> **Directions for this task**
Once "outside the image." turns up in a line below, reproduce that line and those after it exactly, stopping after the line with "11: (630, 703, 1.14)"; leave pictures out.

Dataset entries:
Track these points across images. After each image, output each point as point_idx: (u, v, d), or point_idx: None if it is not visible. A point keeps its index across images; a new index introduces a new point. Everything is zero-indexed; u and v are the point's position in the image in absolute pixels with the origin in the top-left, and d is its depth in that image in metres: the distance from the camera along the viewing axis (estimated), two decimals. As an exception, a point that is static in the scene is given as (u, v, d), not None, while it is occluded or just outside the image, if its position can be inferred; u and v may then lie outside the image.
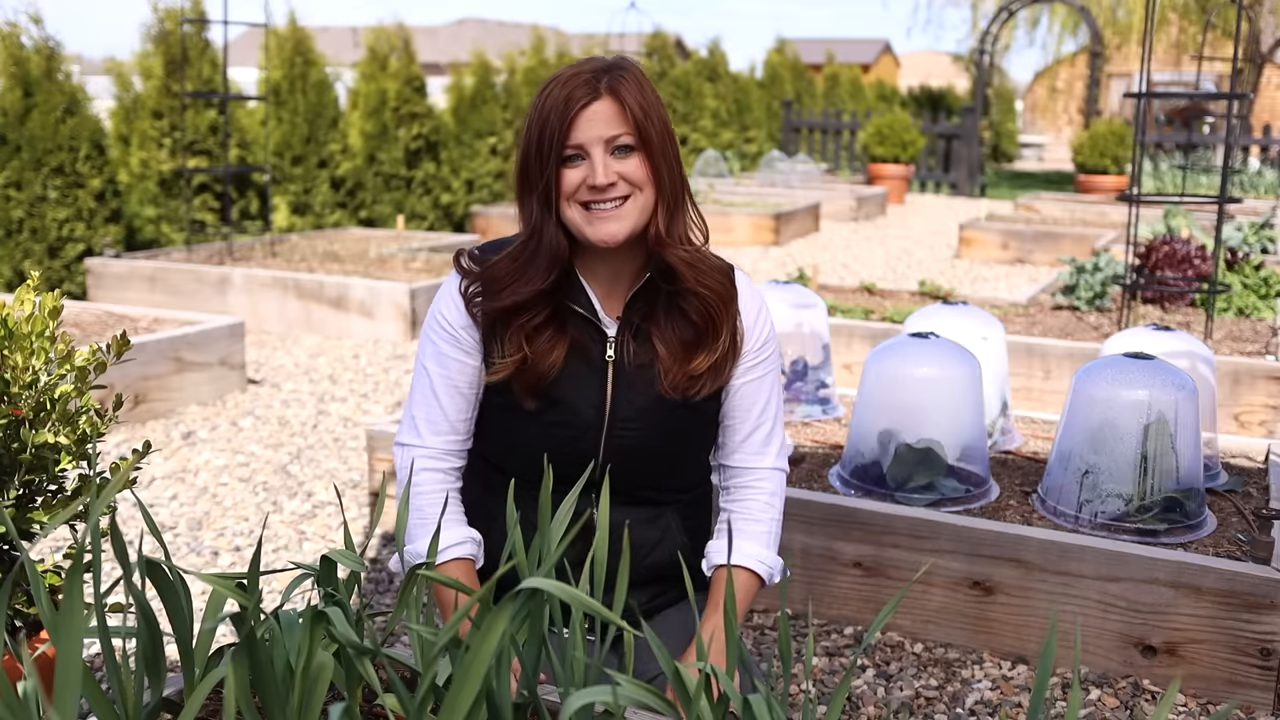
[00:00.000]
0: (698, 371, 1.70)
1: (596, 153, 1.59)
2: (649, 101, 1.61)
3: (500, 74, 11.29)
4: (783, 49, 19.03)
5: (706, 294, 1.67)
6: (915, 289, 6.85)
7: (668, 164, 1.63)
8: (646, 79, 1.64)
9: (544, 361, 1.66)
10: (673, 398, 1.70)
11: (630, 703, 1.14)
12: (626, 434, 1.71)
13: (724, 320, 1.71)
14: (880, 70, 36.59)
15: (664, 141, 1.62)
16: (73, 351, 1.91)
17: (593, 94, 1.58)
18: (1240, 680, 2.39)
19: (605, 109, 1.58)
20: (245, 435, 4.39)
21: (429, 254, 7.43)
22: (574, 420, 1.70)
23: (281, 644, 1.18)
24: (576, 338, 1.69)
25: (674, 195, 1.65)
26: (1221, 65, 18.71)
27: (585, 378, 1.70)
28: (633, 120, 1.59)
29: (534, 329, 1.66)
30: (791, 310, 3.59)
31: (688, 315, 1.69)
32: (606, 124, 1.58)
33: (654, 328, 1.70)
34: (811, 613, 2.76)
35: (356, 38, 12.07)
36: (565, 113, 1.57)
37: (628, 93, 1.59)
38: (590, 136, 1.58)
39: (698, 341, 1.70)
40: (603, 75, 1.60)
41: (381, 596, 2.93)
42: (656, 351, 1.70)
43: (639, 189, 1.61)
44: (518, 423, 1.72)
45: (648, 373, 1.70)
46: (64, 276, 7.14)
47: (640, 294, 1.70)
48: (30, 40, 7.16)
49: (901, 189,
...
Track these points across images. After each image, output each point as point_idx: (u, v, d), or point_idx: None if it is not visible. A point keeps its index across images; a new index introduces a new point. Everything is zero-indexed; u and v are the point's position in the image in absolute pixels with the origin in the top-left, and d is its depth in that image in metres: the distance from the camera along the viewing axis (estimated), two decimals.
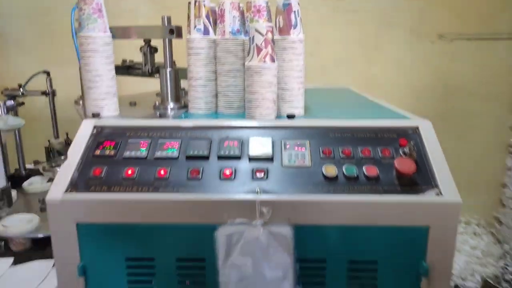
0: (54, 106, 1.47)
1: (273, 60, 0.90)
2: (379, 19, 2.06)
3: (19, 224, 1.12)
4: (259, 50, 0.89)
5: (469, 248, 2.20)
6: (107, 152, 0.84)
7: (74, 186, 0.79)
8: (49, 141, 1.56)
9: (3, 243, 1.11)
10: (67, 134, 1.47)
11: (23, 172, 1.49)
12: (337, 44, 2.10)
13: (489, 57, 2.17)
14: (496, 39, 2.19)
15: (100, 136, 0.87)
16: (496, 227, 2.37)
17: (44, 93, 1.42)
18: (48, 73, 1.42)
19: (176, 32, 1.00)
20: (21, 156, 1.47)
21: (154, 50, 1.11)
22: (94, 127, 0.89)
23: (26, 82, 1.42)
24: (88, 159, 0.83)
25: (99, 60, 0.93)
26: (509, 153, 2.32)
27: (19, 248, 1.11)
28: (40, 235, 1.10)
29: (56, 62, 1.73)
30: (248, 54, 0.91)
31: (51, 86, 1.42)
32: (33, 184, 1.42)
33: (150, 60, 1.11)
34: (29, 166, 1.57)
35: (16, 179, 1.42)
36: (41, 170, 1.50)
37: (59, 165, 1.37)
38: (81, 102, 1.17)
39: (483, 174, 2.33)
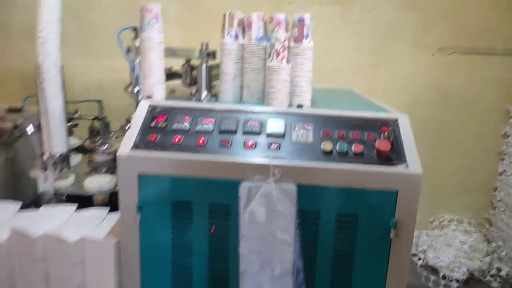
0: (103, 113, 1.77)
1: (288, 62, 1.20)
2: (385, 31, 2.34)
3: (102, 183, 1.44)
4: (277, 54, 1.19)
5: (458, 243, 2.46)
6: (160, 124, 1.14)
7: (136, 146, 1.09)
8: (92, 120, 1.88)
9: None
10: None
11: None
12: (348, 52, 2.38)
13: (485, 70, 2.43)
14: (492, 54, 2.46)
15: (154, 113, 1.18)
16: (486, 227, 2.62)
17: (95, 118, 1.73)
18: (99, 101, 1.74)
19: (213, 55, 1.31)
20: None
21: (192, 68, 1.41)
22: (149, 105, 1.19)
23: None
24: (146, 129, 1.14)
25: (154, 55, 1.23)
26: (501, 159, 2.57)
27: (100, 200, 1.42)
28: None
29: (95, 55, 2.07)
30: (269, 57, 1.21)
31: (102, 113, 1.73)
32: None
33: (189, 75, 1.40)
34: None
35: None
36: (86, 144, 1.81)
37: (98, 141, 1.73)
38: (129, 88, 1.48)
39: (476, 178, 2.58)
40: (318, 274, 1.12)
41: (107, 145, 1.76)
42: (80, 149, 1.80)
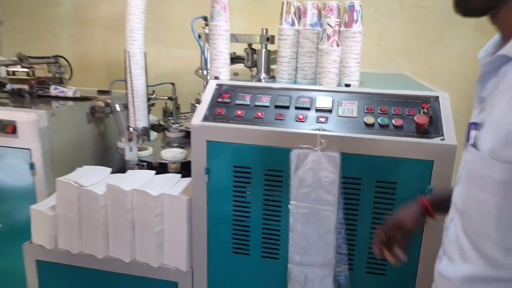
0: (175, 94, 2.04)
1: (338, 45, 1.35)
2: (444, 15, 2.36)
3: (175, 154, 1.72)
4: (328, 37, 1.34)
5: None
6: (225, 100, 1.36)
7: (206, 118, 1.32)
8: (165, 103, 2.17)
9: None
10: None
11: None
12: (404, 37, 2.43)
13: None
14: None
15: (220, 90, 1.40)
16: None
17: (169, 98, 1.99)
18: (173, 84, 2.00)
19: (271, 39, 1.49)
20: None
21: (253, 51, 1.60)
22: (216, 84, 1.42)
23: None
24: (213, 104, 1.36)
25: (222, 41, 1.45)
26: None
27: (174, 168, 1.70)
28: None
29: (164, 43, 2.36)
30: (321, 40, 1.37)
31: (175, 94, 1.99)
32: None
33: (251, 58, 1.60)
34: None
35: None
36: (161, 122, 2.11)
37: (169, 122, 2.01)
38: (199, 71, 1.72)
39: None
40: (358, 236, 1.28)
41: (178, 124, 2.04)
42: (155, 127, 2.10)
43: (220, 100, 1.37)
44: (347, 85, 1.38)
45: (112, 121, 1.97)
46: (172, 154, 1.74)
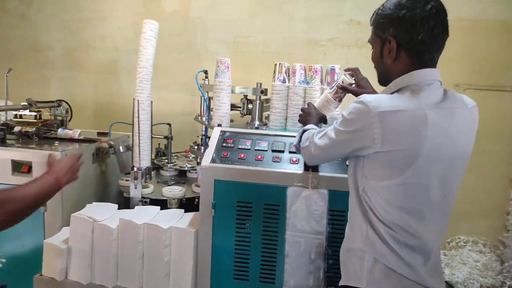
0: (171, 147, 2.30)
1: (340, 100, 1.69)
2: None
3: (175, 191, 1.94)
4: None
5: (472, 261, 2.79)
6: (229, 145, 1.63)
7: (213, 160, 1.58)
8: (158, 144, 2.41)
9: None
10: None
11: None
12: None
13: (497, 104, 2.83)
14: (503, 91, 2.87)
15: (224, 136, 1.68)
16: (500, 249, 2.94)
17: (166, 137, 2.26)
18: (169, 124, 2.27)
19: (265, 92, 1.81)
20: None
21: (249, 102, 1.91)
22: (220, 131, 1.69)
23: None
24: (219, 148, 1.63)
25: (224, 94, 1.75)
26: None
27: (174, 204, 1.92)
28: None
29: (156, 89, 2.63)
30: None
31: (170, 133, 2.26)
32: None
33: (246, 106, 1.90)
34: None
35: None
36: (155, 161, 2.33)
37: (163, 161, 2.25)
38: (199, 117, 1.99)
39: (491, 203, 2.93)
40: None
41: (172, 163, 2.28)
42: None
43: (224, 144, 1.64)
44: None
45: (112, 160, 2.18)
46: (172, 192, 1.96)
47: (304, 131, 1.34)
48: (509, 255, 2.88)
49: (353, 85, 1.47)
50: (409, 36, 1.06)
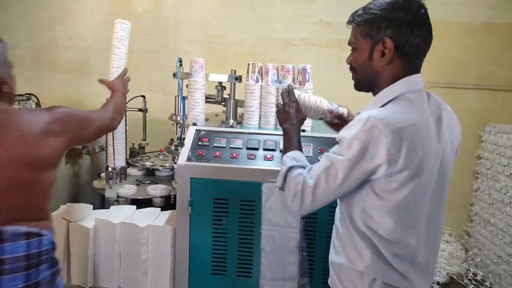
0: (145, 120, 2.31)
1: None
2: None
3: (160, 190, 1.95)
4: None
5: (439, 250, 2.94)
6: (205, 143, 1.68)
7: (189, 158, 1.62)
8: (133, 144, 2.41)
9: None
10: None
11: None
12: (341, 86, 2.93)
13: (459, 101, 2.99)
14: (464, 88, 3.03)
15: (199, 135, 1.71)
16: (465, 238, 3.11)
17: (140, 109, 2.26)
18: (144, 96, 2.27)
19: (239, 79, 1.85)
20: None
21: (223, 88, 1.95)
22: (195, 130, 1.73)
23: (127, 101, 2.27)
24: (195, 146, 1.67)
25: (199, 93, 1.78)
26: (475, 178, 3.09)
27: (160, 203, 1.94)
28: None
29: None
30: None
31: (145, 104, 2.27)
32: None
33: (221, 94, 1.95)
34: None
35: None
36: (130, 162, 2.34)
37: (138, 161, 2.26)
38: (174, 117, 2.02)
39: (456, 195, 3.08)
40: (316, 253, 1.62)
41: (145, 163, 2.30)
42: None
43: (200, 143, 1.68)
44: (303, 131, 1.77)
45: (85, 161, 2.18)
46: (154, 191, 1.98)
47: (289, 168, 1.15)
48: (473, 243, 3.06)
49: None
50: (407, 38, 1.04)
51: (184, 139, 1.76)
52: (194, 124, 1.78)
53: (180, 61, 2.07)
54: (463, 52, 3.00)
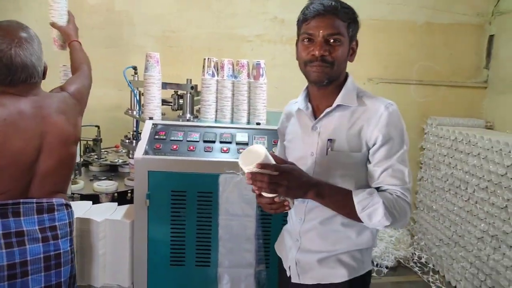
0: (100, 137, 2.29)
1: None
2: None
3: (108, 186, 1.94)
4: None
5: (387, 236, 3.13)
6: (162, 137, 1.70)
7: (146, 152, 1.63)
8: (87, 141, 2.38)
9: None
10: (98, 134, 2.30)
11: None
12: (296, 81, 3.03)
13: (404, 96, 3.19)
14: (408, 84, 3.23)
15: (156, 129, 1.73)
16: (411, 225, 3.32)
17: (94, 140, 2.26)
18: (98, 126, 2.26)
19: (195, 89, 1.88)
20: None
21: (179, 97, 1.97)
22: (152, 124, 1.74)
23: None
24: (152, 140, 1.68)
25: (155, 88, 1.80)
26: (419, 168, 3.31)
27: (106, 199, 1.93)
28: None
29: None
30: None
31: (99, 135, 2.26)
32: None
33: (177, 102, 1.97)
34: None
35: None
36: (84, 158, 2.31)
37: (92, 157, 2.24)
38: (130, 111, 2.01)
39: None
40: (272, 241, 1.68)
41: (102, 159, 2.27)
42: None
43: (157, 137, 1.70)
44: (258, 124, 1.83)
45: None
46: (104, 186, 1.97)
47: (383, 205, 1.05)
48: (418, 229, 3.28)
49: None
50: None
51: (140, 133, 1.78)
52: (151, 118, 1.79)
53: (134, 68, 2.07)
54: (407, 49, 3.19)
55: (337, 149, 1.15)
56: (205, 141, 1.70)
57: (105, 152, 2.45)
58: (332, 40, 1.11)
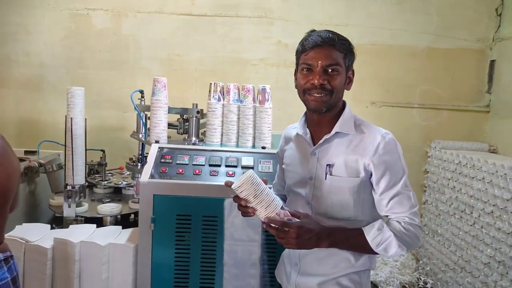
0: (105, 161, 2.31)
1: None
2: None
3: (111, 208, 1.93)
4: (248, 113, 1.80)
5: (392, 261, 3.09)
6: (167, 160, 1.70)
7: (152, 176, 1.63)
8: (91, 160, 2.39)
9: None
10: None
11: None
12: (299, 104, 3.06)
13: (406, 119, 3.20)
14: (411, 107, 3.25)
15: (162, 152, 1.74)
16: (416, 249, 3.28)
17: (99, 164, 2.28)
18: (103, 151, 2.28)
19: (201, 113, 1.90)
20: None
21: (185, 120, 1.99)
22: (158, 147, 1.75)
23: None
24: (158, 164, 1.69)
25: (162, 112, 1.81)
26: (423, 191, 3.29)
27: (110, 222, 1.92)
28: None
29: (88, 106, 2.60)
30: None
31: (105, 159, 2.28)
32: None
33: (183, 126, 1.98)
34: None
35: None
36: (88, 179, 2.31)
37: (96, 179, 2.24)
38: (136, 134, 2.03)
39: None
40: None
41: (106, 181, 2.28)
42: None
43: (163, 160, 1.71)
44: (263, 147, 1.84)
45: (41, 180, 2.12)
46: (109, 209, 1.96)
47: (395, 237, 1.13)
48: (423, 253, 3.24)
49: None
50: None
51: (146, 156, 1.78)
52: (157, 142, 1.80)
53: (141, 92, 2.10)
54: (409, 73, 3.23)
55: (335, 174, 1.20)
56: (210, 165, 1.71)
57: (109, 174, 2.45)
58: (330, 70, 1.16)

> **Solution for this exercise**
Track these points across images. After each image, output each point as point_idx: (u, v, d), or point_idx: None if it is not visible. A point keeps its index across images; a new index introduces a new point. Everything is zero-indexed; u and v are the point's position in the image in absolute pixels with the origin in the top-left, and d is its depth in that image in metres: the distance from the camera along the viewing axis (estimated), two decimals. As an exception, a point that is static in the scene is given as (u, v, d), not None, while it is occluded or just outside the image, if its position can be inferred; u and v may then lie outside the image.
[00:00.000]
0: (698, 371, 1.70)
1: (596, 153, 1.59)
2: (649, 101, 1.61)
3: (500, 74, 11.29)
4: (783, 49, 19.03)
5: (706, 294, 1.67)
6: (915, 289, 6.85)
7: (668, 164, 1.63)
8: (646, 79, 1.64)
9: (544, 361, 1.66)
10: (673, 398, 1.70)
11: (630, 703, 1.14)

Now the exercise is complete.